We lanched at 10:30 and returned at 06:30 with 10 flatties and 1 sheephead. the wind was very tough. This made 35 flatties in three nights. This year has started off alot better than last year for me.


----------



## Five Prongs Of Fury (Apr 15, 2008)

12 turned into 10 guess a couple must have jumped out of the cooler somewhere!!!:doh Just kiddin!!!oke The way the wind blew last night we are lucky that we got anything at all. Suppose to be light and variable tonight, might not be a bad idea to try them again. If I had the proximity advantage you do I would be there for sure.


----------



## Gnwdad (Oct 14, 2007)

> *Five Prongs Of Fury (5/1/2009)*12 turned into 10 guess a couple must have jumped out of the cooler somewhere!!!:doh Just kiddin!!!oke The way the wind blew last night we are lucky that we got anything at all. Suppose to be light and variable tonight, might not be a bad idea to try them again. If I had the proximity advantage you do I would be there for sure.
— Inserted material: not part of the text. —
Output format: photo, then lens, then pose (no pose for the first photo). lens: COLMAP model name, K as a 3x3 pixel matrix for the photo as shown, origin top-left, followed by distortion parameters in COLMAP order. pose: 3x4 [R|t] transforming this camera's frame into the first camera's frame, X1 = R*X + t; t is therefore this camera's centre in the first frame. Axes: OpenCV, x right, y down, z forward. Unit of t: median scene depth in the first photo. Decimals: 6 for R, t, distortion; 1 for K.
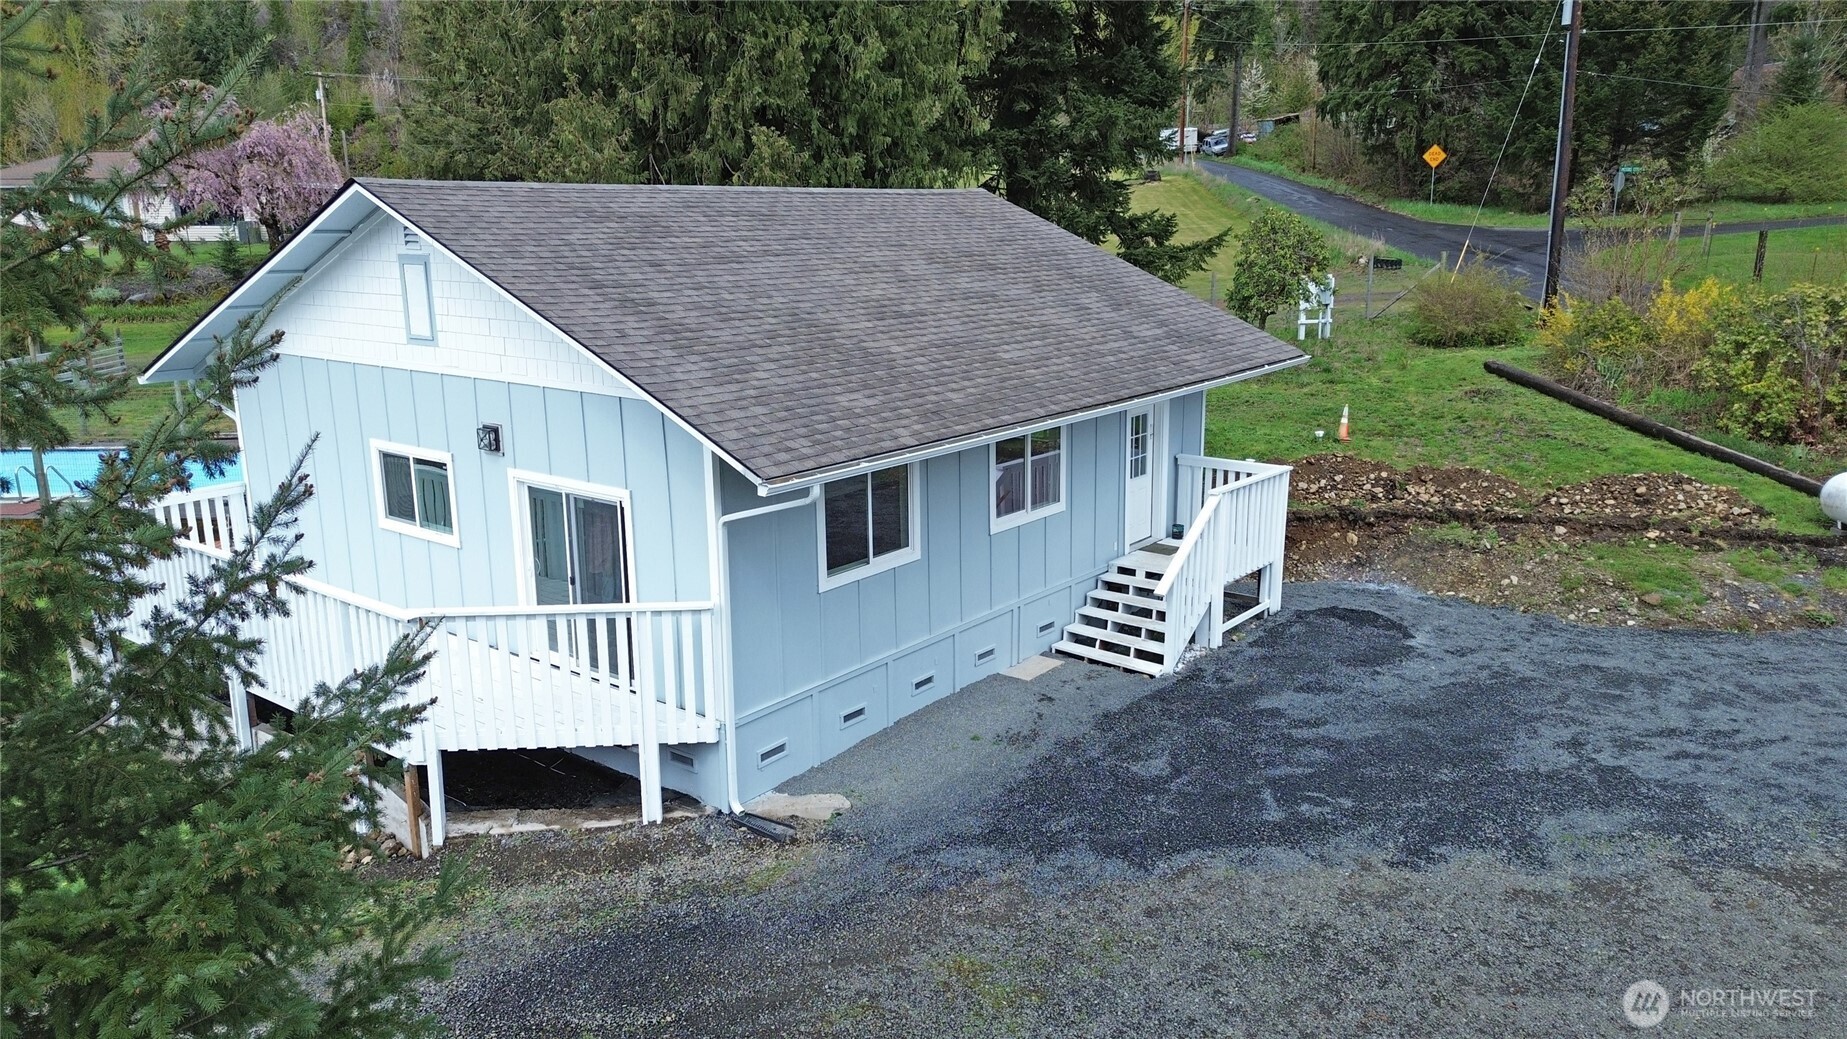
lens RADIAL K [[1294.3, 0, 926.9], [0, 1294.3, 520.2], [0, 0, 1]] dist [0.077233, -0.076128]
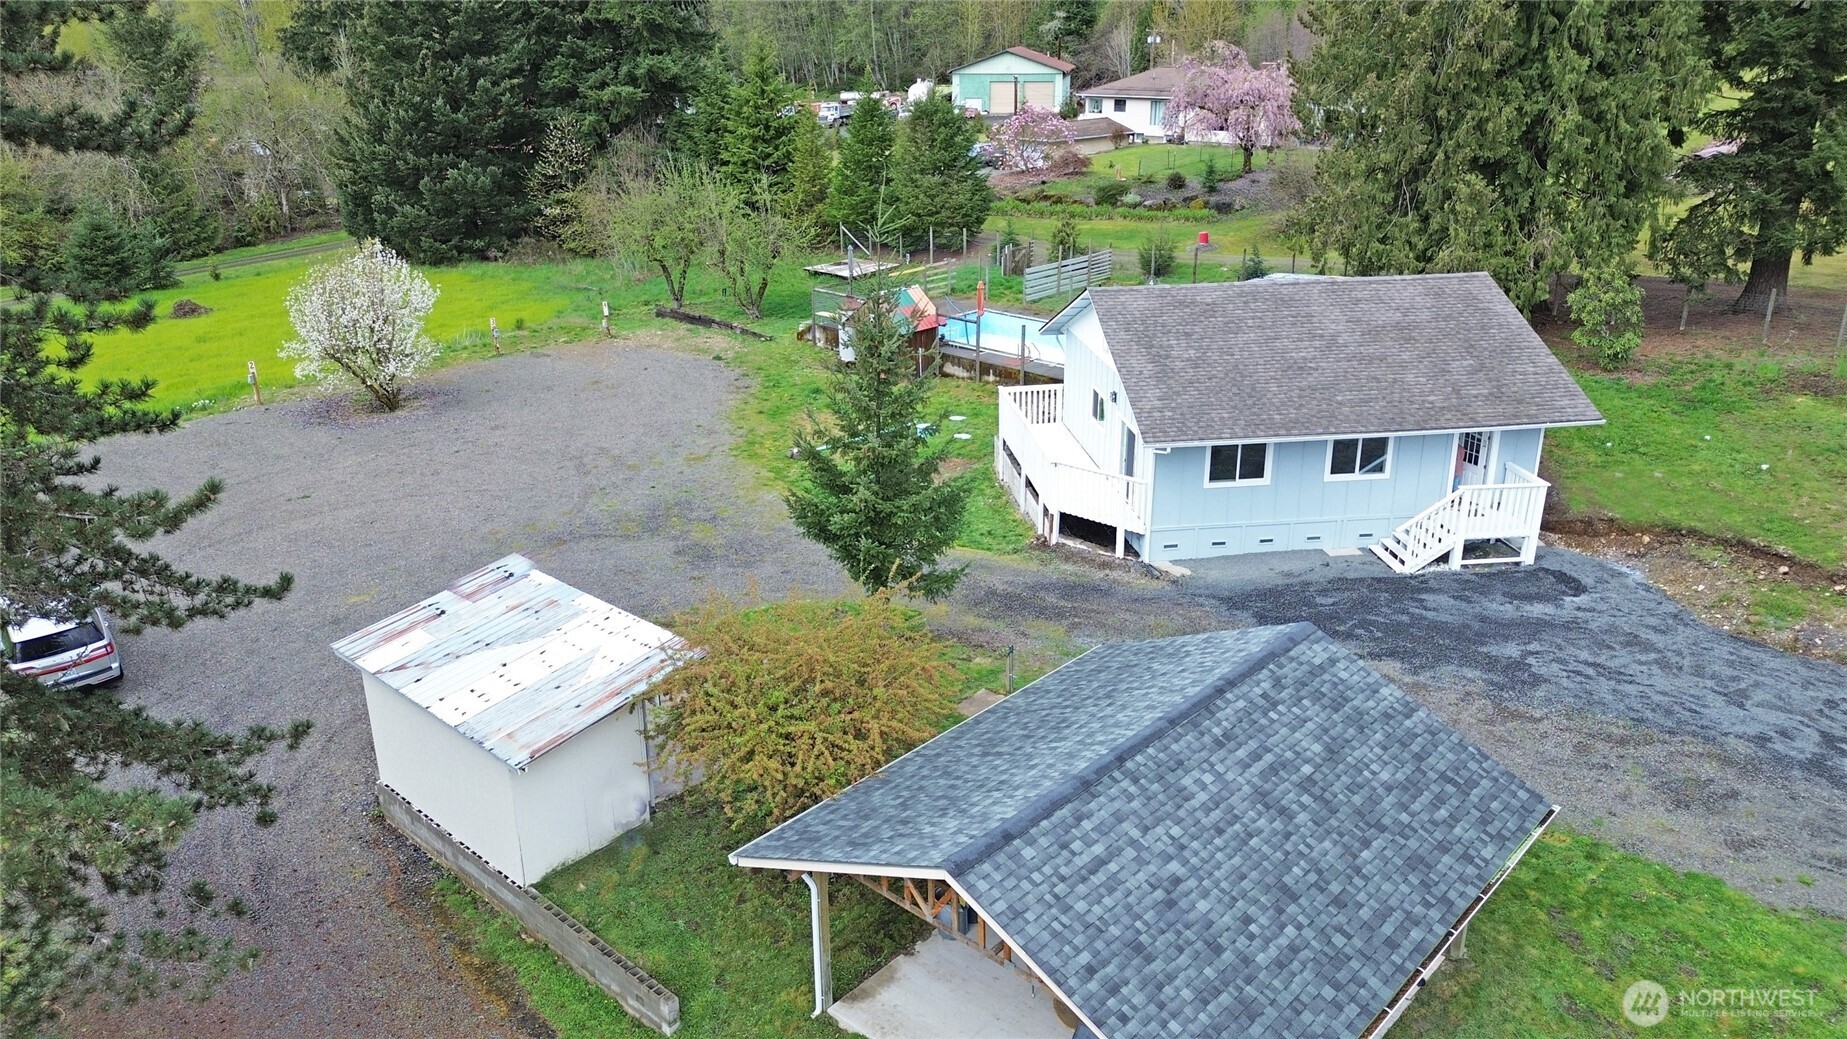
lens RADIAL K [[1329.2, 0, 922.0], [0, 1329.2, 497.4], [0, 0, 1]] dist [0.048063, 0.000754]
pose [[0.713200, 0.239776, -0.658675, 1.091221], [-0.162102, 0.970621, 0.177811, -0.261443], [0.681959, -0.020042, 0.731116, -1.077839]]
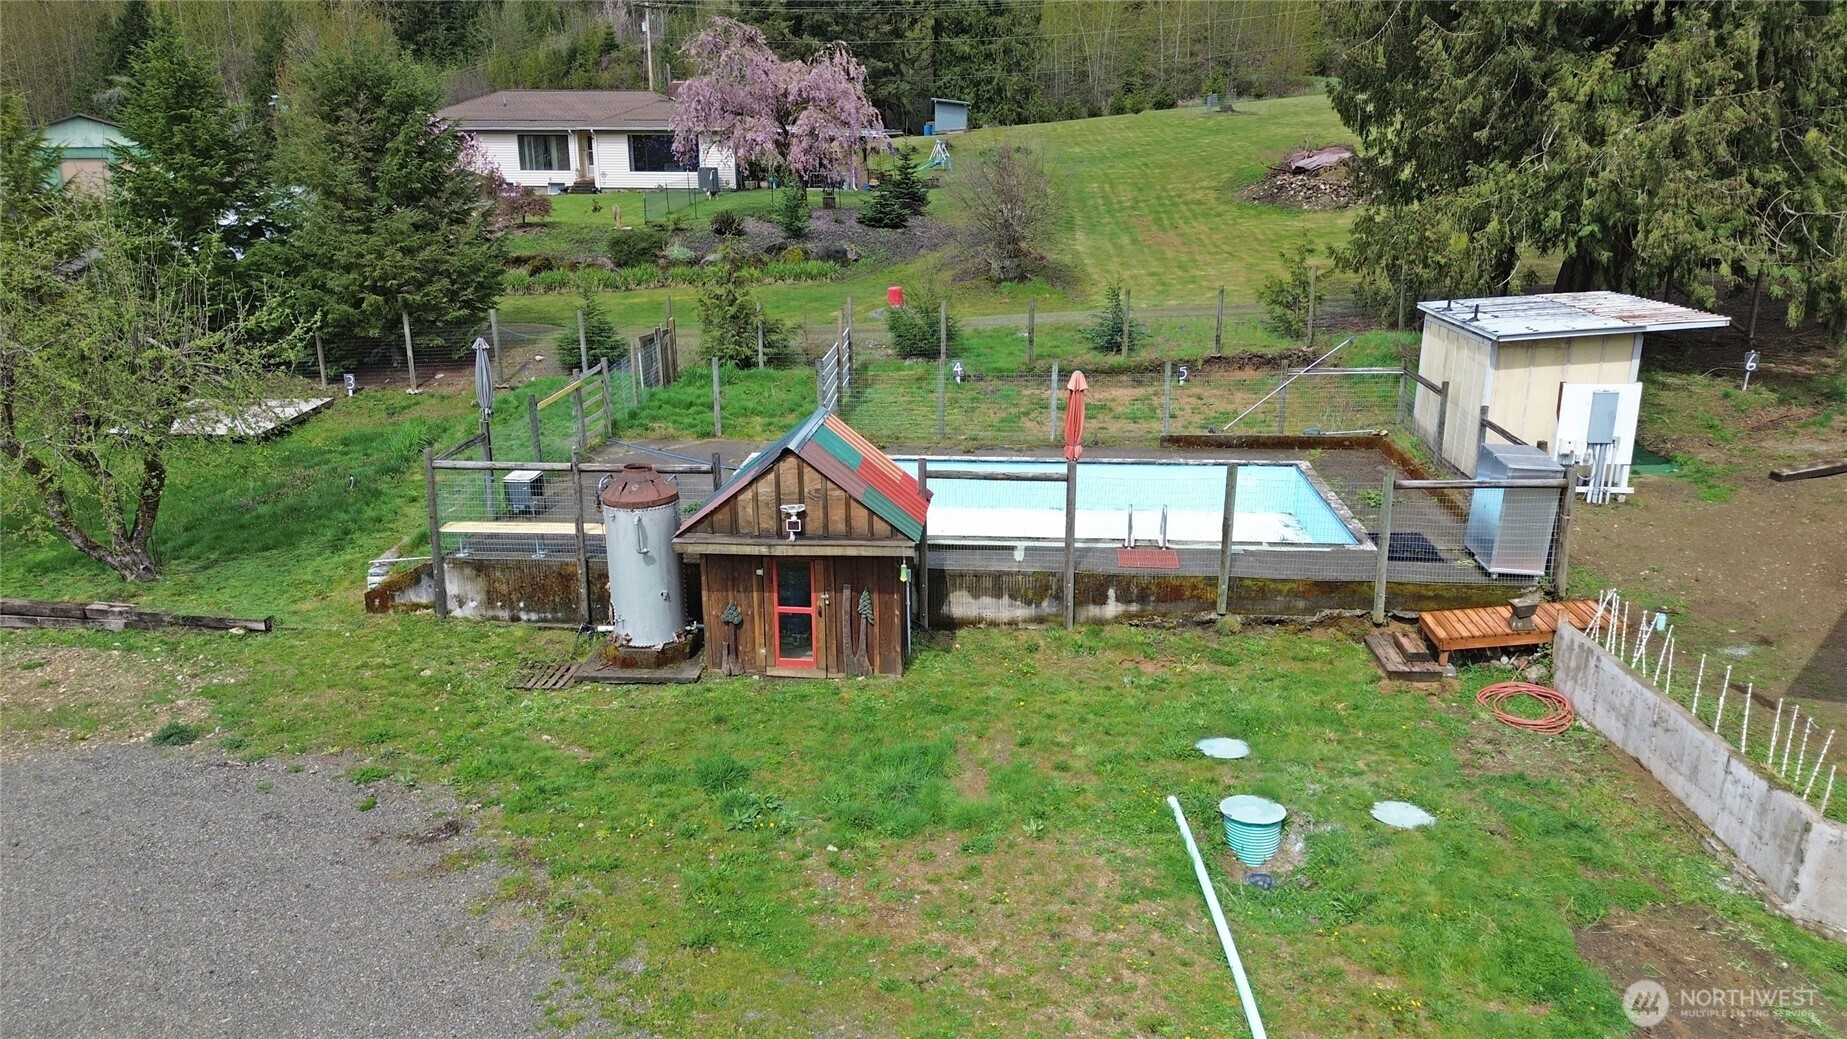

I still have not been to bed yet and I start day shift in the morning!


----------



## gig head (Apr 26, 2009)

Hope it wind lay down and the water is clean so we can put the gig in the fish tonite.....cause I was :sleeping last night. .....but the fish look great....


----------



## parrothead (Oct 1, 2007)

Very nice!!!!!!!!!!!!!! Good job.

Scott


----------



## F|nz (Sep 16, 2008)

Sweet...good job. Sure looks like you guys west of me are going great. I may give it a shot Sat nite if i get my lights mounted tomorrow.


----------



## Huntinman (Aug 12, 2008)

Those are some good ones, Congrats!!


----------



## Dylan (Apr 15, 2008)

You giggers are kickin our ass! Way to go..


----------



## Gnwdad (Oct 14, 2007)

Thanks guys, I started day shift this morning and want be able to go again till 5/11........so ya'll leave me some!


----------



## Wade Schepper (Mar 11, 2009)

good job and a very good grade of fish.


----------